On realizable Galois module classes and Steinitz classes of nonabelian extensions

Abstract

Let k be a number field and O k its ring of integers. Let Γ be a finite group, N / k a Galois extension with Galois group isomorphic to Γ, and O N the ring of integers of N. Let M be a maximal O k -order in the semisimple algebra k [ Γ ] containing O k [ Γ ] , and Cl ( M ) its locally free class group.

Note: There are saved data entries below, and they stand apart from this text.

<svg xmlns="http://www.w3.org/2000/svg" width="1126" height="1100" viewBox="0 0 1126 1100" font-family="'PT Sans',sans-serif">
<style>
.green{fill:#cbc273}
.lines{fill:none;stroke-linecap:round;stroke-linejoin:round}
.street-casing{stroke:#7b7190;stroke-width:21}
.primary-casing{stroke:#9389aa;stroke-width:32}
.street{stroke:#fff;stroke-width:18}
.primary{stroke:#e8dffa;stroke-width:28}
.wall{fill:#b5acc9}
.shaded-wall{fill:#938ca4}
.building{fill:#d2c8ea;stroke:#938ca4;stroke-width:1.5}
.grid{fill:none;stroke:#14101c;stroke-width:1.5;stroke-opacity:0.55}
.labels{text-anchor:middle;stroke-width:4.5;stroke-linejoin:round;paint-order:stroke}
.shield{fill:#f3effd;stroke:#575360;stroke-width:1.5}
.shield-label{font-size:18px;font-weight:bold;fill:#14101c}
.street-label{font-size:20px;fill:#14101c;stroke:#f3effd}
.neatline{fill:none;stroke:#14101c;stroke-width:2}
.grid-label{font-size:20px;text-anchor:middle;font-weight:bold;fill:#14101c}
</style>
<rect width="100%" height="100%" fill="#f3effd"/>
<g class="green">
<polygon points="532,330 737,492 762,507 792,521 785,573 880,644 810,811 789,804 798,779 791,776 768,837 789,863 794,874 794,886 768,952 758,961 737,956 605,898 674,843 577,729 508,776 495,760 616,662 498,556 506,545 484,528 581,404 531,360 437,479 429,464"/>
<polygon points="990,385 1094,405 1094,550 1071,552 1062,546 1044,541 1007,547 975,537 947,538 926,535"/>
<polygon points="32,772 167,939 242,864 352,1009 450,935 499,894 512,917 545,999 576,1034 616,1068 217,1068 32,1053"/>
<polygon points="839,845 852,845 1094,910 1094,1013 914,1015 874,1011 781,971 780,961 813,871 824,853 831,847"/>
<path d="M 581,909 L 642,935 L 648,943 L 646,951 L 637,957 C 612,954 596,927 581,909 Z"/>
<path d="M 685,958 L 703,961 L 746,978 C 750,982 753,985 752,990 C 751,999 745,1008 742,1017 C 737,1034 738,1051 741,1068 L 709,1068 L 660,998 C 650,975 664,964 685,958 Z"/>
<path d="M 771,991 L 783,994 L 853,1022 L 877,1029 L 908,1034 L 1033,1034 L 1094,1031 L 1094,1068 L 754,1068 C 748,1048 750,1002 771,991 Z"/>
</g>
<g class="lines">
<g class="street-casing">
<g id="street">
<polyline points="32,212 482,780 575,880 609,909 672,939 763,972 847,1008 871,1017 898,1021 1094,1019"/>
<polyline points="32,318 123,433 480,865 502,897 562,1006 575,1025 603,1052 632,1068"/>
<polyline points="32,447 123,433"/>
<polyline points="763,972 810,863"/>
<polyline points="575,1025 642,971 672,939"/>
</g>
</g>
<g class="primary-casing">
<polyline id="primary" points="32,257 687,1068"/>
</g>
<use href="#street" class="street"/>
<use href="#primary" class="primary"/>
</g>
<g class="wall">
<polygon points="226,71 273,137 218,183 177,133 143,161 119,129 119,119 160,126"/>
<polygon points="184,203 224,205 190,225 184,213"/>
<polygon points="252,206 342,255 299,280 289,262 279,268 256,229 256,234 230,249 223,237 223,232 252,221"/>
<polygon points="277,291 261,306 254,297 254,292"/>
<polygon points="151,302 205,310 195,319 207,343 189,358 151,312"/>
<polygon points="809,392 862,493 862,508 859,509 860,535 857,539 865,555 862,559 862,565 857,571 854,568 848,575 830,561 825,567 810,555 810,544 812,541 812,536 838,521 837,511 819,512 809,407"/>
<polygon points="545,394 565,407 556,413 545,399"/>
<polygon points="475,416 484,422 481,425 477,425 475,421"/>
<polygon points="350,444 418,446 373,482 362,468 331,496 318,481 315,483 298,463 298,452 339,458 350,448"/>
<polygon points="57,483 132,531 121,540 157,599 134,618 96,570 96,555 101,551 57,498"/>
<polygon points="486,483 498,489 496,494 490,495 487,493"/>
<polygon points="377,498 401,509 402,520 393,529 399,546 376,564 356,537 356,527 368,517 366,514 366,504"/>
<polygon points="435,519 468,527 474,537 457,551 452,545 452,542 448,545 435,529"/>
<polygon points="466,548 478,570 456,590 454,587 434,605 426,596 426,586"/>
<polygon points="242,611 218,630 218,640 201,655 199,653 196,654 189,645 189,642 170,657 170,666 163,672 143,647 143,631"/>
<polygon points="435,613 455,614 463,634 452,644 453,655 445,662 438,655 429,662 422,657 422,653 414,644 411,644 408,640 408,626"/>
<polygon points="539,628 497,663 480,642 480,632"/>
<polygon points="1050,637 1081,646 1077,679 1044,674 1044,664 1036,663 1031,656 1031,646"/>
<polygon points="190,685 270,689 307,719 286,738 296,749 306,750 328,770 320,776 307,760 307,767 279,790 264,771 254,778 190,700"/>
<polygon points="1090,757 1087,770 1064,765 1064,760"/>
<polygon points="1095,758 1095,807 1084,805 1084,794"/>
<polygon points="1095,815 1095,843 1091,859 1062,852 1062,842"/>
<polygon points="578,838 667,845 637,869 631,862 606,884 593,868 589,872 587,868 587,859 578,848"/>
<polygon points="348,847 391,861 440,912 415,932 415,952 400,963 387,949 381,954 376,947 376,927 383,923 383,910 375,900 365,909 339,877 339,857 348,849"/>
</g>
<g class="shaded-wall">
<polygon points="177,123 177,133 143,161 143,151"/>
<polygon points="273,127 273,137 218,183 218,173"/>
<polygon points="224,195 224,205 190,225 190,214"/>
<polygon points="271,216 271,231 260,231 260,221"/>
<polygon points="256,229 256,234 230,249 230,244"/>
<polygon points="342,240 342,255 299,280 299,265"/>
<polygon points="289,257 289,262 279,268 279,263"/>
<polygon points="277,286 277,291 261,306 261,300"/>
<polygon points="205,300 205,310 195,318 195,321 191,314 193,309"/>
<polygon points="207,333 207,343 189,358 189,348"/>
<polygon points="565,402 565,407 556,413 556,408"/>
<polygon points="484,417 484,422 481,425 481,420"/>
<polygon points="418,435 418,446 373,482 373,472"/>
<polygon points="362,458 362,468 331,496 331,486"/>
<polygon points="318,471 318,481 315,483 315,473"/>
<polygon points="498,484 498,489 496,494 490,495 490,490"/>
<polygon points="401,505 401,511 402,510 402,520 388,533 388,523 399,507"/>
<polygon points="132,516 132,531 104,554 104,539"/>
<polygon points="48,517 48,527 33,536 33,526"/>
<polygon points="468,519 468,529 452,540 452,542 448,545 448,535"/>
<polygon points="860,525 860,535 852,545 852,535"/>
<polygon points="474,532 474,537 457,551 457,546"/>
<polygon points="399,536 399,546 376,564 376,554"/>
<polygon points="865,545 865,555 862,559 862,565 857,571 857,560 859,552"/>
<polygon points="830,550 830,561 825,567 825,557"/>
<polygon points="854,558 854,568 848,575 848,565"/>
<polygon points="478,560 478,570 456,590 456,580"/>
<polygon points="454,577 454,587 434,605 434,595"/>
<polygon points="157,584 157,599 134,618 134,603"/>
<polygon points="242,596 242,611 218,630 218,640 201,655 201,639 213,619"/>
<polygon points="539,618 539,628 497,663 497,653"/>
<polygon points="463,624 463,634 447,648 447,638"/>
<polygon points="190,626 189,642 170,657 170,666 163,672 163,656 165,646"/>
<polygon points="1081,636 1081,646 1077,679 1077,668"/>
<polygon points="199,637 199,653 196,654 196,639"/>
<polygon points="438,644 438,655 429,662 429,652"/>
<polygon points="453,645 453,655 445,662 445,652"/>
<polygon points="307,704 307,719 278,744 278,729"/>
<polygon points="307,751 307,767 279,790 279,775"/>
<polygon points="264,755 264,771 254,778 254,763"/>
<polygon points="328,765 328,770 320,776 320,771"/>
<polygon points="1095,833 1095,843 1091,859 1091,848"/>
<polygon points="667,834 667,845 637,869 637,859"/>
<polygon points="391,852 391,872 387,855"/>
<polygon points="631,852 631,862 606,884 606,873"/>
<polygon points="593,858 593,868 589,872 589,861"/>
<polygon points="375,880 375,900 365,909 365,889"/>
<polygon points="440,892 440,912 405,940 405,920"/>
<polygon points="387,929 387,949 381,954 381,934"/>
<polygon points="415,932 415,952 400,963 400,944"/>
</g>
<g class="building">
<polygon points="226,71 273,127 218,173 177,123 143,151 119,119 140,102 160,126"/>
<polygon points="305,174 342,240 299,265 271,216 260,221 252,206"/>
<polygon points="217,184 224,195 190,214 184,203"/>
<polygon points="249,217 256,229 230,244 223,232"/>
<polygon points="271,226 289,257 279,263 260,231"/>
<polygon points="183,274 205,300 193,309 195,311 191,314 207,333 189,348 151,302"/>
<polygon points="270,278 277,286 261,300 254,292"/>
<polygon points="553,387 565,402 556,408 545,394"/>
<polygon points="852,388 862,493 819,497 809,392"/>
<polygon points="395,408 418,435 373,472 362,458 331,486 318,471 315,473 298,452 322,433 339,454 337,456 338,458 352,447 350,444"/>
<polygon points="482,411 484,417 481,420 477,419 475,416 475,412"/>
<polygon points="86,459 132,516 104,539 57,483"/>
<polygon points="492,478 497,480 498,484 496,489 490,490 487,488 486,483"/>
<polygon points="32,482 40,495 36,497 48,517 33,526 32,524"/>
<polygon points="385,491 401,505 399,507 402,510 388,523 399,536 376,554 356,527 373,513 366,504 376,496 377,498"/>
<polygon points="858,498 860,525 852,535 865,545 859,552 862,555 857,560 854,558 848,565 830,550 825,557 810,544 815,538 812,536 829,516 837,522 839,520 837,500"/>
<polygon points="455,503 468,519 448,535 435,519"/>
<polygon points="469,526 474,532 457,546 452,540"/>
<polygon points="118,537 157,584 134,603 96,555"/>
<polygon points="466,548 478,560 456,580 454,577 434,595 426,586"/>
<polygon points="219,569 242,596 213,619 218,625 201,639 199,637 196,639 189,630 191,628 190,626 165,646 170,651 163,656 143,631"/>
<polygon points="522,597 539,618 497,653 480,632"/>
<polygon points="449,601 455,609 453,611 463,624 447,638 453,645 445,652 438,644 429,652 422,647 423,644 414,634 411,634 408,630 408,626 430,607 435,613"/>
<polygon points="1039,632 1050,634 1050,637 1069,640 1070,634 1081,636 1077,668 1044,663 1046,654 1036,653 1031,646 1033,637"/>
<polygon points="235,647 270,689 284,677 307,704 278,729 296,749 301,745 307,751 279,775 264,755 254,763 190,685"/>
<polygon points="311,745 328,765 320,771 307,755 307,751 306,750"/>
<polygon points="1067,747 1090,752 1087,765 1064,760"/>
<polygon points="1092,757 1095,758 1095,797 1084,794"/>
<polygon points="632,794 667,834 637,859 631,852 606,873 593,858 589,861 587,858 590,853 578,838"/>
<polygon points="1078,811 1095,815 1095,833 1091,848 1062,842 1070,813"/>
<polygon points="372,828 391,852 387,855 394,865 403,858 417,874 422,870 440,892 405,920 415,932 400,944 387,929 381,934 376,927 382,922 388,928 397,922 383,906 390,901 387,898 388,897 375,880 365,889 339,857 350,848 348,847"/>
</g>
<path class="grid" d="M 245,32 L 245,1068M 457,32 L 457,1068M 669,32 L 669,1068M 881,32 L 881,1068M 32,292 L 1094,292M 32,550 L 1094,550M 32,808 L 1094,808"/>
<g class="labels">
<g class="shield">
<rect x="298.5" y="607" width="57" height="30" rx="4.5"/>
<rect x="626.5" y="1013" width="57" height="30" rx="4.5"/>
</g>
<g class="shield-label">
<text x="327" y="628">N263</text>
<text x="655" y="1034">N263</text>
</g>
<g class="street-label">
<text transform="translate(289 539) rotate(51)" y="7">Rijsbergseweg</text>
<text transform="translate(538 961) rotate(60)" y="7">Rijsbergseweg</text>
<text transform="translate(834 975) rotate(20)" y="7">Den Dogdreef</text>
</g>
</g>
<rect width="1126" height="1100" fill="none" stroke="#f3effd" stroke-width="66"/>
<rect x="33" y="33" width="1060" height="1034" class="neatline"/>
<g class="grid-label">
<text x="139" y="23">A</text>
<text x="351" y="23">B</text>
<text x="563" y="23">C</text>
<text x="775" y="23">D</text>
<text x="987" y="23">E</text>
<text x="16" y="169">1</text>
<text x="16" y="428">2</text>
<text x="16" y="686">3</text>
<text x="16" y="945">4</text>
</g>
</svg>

When N / k is tame (i.e., at most tamely ramified), extension of scalars allows us to assign to O N the class of M ⊗ O k [ Γ ] O N , denoted [ M ⊗ O k [ Γ ] O N ] , in Cl ( M ) . We define the set R ( M ) of realizable classes to be the set of classes c ∈ Cl ( M ) such that there exists a Galois extension N / k which is tame, with Galois group isomorphic to Γ, and for which [ M ⊗ O k [ Γ ] O N ] = c . Let p be an odd prime number and let ξ p be a primitive pth root of unity. In the present article, we prove, by means of a fairly explicit description, that R ( M ) is a subgroup of Cl ( M ) when ξ p ∈ k and Γ = V ⋊ ρ C , where V is an F p -vector space of dimension r ⩾ 1 , C a cyclic group of order p r − 1 , and ρ a faithful representation of C in V; an example is the symmetric group S 3 . In the proof, we use some properties of a cyclic code and solve an embedding problem connected with Steinitz classes. In addition, we determine the set of Steinitz classes of tame Galois extensions of k, with the above group as Galois group, and prove that it is a subgroup of the class group of k.